Transcribed page contents:
════════

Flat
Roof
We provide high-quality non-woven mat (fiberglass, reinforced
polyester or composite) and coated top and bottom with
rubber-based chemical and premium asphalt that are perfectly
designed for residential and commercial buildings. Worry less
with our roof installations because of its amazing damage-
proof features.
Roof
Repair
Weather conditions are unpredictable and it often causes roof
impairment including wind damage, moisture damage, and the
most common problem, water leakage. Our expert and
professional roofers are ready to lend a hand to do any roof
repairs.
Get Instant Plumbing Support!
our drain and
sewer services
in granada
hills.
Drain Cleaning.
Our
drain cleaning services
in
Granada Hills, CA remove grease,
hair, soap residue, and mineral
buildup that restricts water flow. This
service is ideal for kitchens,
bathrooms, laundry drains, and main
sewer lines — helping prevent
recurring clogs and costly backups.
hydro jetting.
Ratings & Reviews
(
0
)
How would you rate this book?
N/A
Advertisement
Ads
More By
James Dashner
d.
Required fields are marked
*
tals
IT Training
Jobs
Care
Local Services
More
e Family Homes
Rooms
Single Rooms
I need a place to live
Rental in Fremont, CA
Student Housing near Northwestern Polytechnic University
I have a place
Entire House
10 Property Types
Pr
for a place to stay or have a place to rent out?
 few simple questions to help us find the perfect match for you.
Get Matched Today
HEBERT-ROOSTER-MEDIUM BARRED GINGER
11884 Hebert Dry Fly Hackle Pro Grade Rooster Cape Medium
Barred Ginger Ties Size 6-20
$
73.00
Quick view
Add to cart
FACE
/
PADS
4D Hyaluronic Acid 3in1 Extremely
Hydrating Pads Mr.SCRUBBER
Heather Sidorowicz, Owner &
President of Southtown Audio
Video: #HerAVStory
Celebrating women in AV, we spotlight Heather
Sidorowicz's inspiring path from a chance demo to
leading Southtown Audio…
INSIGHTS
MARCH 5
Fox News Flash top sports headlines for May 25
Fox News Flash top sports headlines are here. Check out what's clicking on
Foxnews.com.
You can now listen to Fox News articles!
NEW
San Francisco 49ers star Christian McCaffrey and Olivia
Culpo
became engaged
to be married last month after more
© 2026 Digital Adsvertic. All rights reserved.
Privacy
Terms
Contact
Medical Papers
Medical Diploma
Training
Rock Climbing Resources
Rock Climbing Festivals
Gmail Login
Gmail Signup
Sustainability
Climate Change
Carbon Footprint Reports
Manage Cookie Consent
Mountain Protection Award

════════

TO DO — Lay out every line from the rows above as a numbered list, leaving out any blank lines.

TASK RESULT —
1. Flat
2. Roof
3. We provide high-quality non-woven mat (fiberglass, reinforced
4. polyester or composite) and coated top and bottom with
5. rubber-based chemical and premium asphalt that are perfectly
6. designed for residential and commercial buildings. Worry less
7. with our roof installations because of its amazing damage-
8. proof features.
9. Roof
10. Repair
11. Weather conditions are unpredictable and it often causes roof
12. impairment including wind damage, moisture damage, and the
13. most common problem, water leakage. Our expert and
14. professional roofers are ready to lend a hand to do any roof
15. repairs.
16. Get Instant Plumbing Support!
17. our drain and
18. sewer services
19. in granada
20. hills.
21. Drain Cleaning.
22. Our
23. drain cleaning services
24. in
25. Granada Hills, CA remove grease,
26. hair, soap residue, and mineral
27. buildup that restricts water flow. This
28. service is ideal for kitchens,
29. bathrooms, laundry drains, and main
30. sewer lines — helping prevent
31. recurring clogs and costly backups.
32. hydro jetting.
33. Ratings & Reviews
34. (
35. 0
36. )
37. How would you rate this book?
38. N/A
39. Advertisement
40. Ads
41. More By
42. James Dashner
43. d.
44. Required fields are marked
45. *
46. tals
47. IT Training
48. Jobs
49. Care
50. Local Services
51. More
52. e Family Homes
53. Rooms
54. Single Rooms
55. I need a place to live
56. Rental in Fremont, CA
57. Student Housing near Northwestern Polytechnic University
58. I have a place
59. Entire House
60. 10 Property Types
61. Pr
62. for a place to stay or have a place to rent out?
63.  few simple questions to help us find the perfect match for you.
64. Get Matched Today
65. HEBERT-ROOSTER-MEDIUM BARRED GINGER
66. 11884 Hebert Dry Fly Hackle Pro Grade Rooster Cape Medium
67. Barred Ginger Ties Size 6-20
68. $
69. 73.00
70. Quick view
71. Add to cart
72. FACE
73. /
74. PADS
75. 4D Hyaluronic Acid 3in1 Extremely
76. Hydrating Pads Mr.SCRUBBER
77. Heather Sidorowicz, Owner &
78. President of Southtown Audio
79. Video: #HerAVStory
80. Celebrating women in AV, we spotlight Heather
81. Sidorowicz's inspiring path from a chance demo to
82. leading Southtown Audio…
83. INSIGHTS
84. MARCH 5
85. Fox News Flash top sports headlines for May 25
86. Fox News Flash top sports headlines are here. Check out what's clicking on
87. Foxnews.com.
88. You can now listen to Fox News articles!
89. NEW
90. San Francisco 49ers star Christian McCaffrey and Olivia
91. Culpo
92. became engaged
93. to be married last month after more
94. © 2026 Digital Adsvertic. All rights reserved.
95. Privacy
96. Terms
97. Contact
98. Medical Papers
99. Medical Diploma
100. Training
101. Rock Climbing Resources
102. Rock Climbing Festivals
103. Gmail Login
104. Gmail Signup
105. Sustainability
106. Climate Change
107. Carbon Footprint Reports
108. Manage Cookie Consent
109. Mountain Protection Award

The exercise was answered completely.